__Provided information__:
════════════════

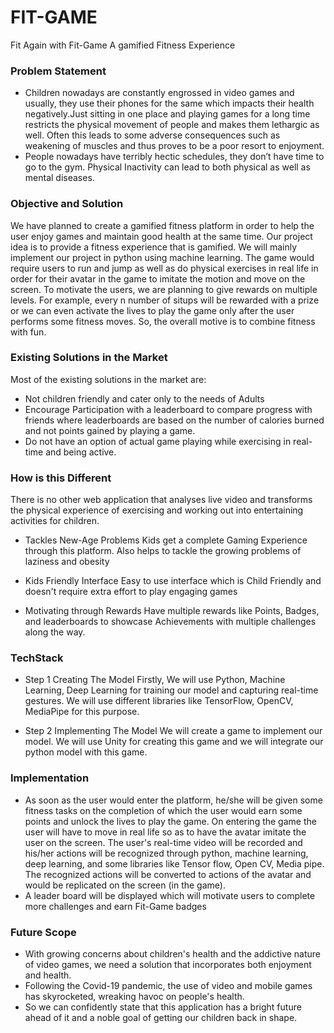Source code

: # FIT-GAME
Fit Again with Fit-Game
A gamified Fitness Experience

### Problem Statement
- Children nowadays are constantly engrossed in video games and usually, they use their phones for the same which impacts their health negatively.Just sitting in one place and playing games for a long time restricts the physical movement of people and makes them lethargic as well. Often this leads to some adverse consequences such as weakening of muscles and thus proves to be a poor resort to enjoyment.
- People nowadays have terribly hectic schedules, they don’t have time to go to the gym. Physical Inactivity can lead to both physical as well as mental diseases.

### Objective and Solution

We have planned to create a gamified fitness platform in order to help the user enjoy games and maintain good health at the same time. Our project idea is to provide a fitness experience that is gamified. We will mainly implement our project in python using machine learning. The game would require users to run and jump as well as do physical exercises in real life in order for their avatar in the game to imitate the motion and move on the screen. To motivate the users, we are planning to give rewards on multiple levels. For example, every n number of situps will be rewarded with a prize or we can even activate the lives to play the game only after the user performs some fitness moves. So, the overall motive is to combine fitness with fun.

### Existing Solutions in the Market

Most of the existing solutions in the market are:
- Not children friendly and cater only to the needs of Adults
- Encourage Participation with a leaderboard to compare progress with friends where leaderboards are based on the number of calories burned and not points gained by playing a game.
- Do not have an option of actual game playing while exercising in real-time and being active.

### How is this Different
There is no other web application that analyses live video and transforms the physical experience of exercising and working out into entertaining activities for children.

- Tackles New-Age Problems
Kids get a complete Gaming Experience through this platform. Also helps to tackle the growing problems of laziness and obesity

- Kids Friendly Interface
Easy to use interface which is Child Friendly and doesn't require extra effort to play engaging games

- Motivating through Rewards
Have multiple rewards like Points, Badges, and leaderboards to showcase Achievements with multiple challenges along the way.

### TechStack

- Step 1 Creating The Model
Firstly, We will use Python, Machine Learning, Deep Learning for training our model and capturing real-time gestures. We will use different libraries like TensorFlow, OpenCV, MediaPipe for this purpose.

- Step 2 Implementing The Model
We will create a game to implement our model. We will use Unity for creating this game and we will integrate our python model with this game.

### Implementation

- As soon as the user would enter the platform, he/she will be given some fitness tasks on the completion of which the user would earn some points and unlock the lives to play the game. 
On entering the game the user will have to move in real life so as to have the avatar imitate the user on the screen. The user's real-time video will be recorded and his/her actions will be recognized through python, machine learning, deep learning, and some libraries like Tensor flow, Open CV, Media pipe. The recognized actions will be converted to actions of the avatar and would be replicated on the screen (in the game).
- A leader board will be displayed which will motivate users to complete more challenges and earn Fit-Game badges

### Future Scope
- With growing concerns about children's health and the addictive nature of video games, we need a solution that incorporates both enjoyment and health.
- Following the Covid-19 pandemic, the use of video and mobile games has skyrocketed, wreaking havoc on people's health.
- So we can confidently state that this application has a bright future ahead of it and a noble goal of getting our children back in shape.
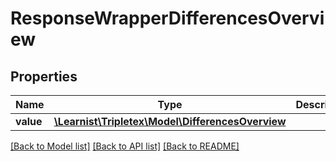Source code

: # ResponseWrapperDifferencesOverview

## Properties
Name | Type | Description | Notes
------------ | ------------- | ------------- | -------------
**value** | [**\Learnist\Tripletex\Model\DifferencesOverview**](DifferencesOverview.md) |  | [optional] 

[[Back to Model list]](../../README.md#documentation-for-models) [[Back to API list]](../../README.md#documentation-for-api-endpoints) [[Back to README]](../../README.md)

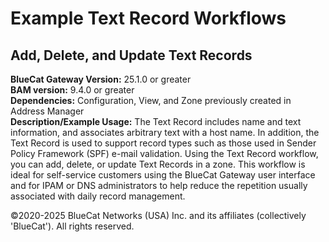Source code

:# **Example Text Record Workflows**
## Add, Delete, and Update Text Records

**BlueCat Gateway Version:** 25.1.0 or greater <br/>
**BAM version:** 9.4.0 or greater <br/>
**Dependencies:** Configuration, View, and Zone previously created in Address Manager <br/>
**Description/Example Usage:** The Text Record includes name and text information, and associates arbitrary text with a host name. In addition, the Text Record is used to support record types such as those used in Sender Policy Framework (SPF) e-mail validation. Using the Text Record workflow, you can add, delete, or update Text Records in a zone. This workflow is ideal for self-service customers using the BlueCat Gateway user interface and for IPAM or DNS administrators to help reduce the repetition usually associated with daily record management.

©2020-2025 BlueCat Networks (USA) Inc. and its affiliates (collectively 'BlueCat'). All rights reserved.
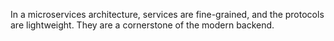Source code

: In a microservices architecture, services are fine-grained, and the protocols are lightweight. They are a cornerstone of the modern backend.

════════════════

__Task statement__:
Would you reproduce the records exactly as they stand, but without the pictures?

__Solved exercise__:
Source code

: # FIT-GAME
Fit Again with Fit-Game
A gamified Fitness Experience

### Problem Statement
- Children nowadays are constantly engrossed in video games and usually, they use their phones for the same which impacts their health negatively.Just sitting in one place and playing games for a long time restricts the physical movement of people and makes them lethargic as well. Often this leads to some adverse consequences such as weakening of muscles and thus proves to be a poor resort to enjoyment.
- People nowadays have terribly hectic schedules, they don’t have time to go to the gym. Physical Inactivity can lead to both physical as well as mental diseases.

### Objective and Solution

We have planned to create a gamified fitness platform in order to help the user enjoy games and maintain good health at the same time. Our project idea is to provide a fitness experience that is gamified. We will mainly implement our project in python using machine learning. The game would require users to run and jump as well as do physical exercises in real life in order for their avatar in the game to imitate the motion and move on the screen. To motivate the users, we are planning to give rewards on multiple levels. For example, every n number of situps will be rewarded with a prize or we can even activate the lives to play the game only after the user performs some fitness moves. So, the overall motive is to combine fitness with fun.

### Existing Solutions in the Market

Most of the existing solutions in the market are:
- Not children friendly and cater only to the needs of Adults
- Encourage Participation with a leaderboard to compare progress with friends where leaderboards are based on the number of calories burned and not points gained by playing a game.
- Do not have an option of actual game playing while exercising in real-time and being active.

### How is this Different
There is no other web application that analyses live video and transforms the physical experience of exercising and working out into entertaining activities for children.

- Tackles New-Age Problems
Kids get a complete Gaming Experience through this platform. Also helps to tackle the growing problems of laziness and obesity

- Kids Friendly Interface
Easy to use interface which is Child Friendly and doesn't require extra effort to play engaging games

- Motivating through Rewards
Have multiple rewards like Points, Badges, and leaderboards to showcase Achievements with multiple challenges along the way.

### TechStack

- Step 1 Creating The Model
Firstly, We will use Python, Machine Learning, Deep Learning for training our model and capturing real-time gestures. We will use different libraries like TensorFlow, OpenCV, MediaPipe for this purpose.

- Step 2 Implementing The Model
We will create a game to implement our model. We will use Unity for creating this game and we will integrate our python model with this game.

### Implementation

- As soon as the user would enter the platform, he/she will be given some fitness tasks on the completion of which the user would earn some points and unlock the lives to play the game. 
On entering the game the user will have to move in real life so as to have the avatar imitate the user on the screen. The user's real-time video will be recorded and his/her actions will be recognized through python, machine learning, deep learning, and some libraries like Tensor flow, Open CV, Media pipe. The recognized actions will be converted to actions of the avatar and would be replicated on the screen (in the game).
- A leader board will be displayed which will motivate users to complete more challenges and earn Fit-Game badges

### Future Scope
- With growing concerns about children's health and the addictive nature of video games, we need a solution that incorporates both enjoyment and health.
- Following the Covid-19 pandemic, the use of video and mobile games has skyrocketed, wreaking havoc on people's health.
- So we can confidently state that this application has a bright future ahead of it and a noble goal of getting our children back in shape.
Source code

: # ResponseWrapperDifferencesOverview

## Properties
Name | Type | Description | Notes
------------ | ------------- | ------------- | -------------
**value** | [**\Learnist\Tripletex\Model\DifferencesOverview**](DifferencesOverview.md) |  | [optional] 

[[Back to Model list]](../../README.md#documentation-for-models) [[Back to API list]](../../README.md#documentation-for-api-endpoints) [[Back to README]](../../README.md)

Source code

:# **Example Text Record Workflows**
## Add, Delete, and Update Text Records

**BlueCat Gateway Version:** 25.1.0 or greater <br/>
**BAM version:** 9.4.0 or greater <br/>
**Dependencies:** Configuration, View, and Zone previously created in Address Manager <br/>
**Description/Example Usage:** The Text Record includes name and text information, and associates arbitrary text with a host name. In addition, the Text Record is used to support record types such as those used in Sender Policy Framework (SPF) e-mail validation. Using the Text Record workflow, you can add, delete, or update Text Records in a zone. This workflow is ideal for self-service customers using the BlueCat Gateway user interface and for IPAM or DNS administrators to help reduce the repetition usually associated with daily record management.

©2020-2025 BlueCat Networks (USA) Inc. and its affiliates (collectively 'BlueCat'). All rights reserved.
Source code

: In a microservices architecture, services are fine-grained, and the protocols are lightweight. They are a cornerstone of the modern backend.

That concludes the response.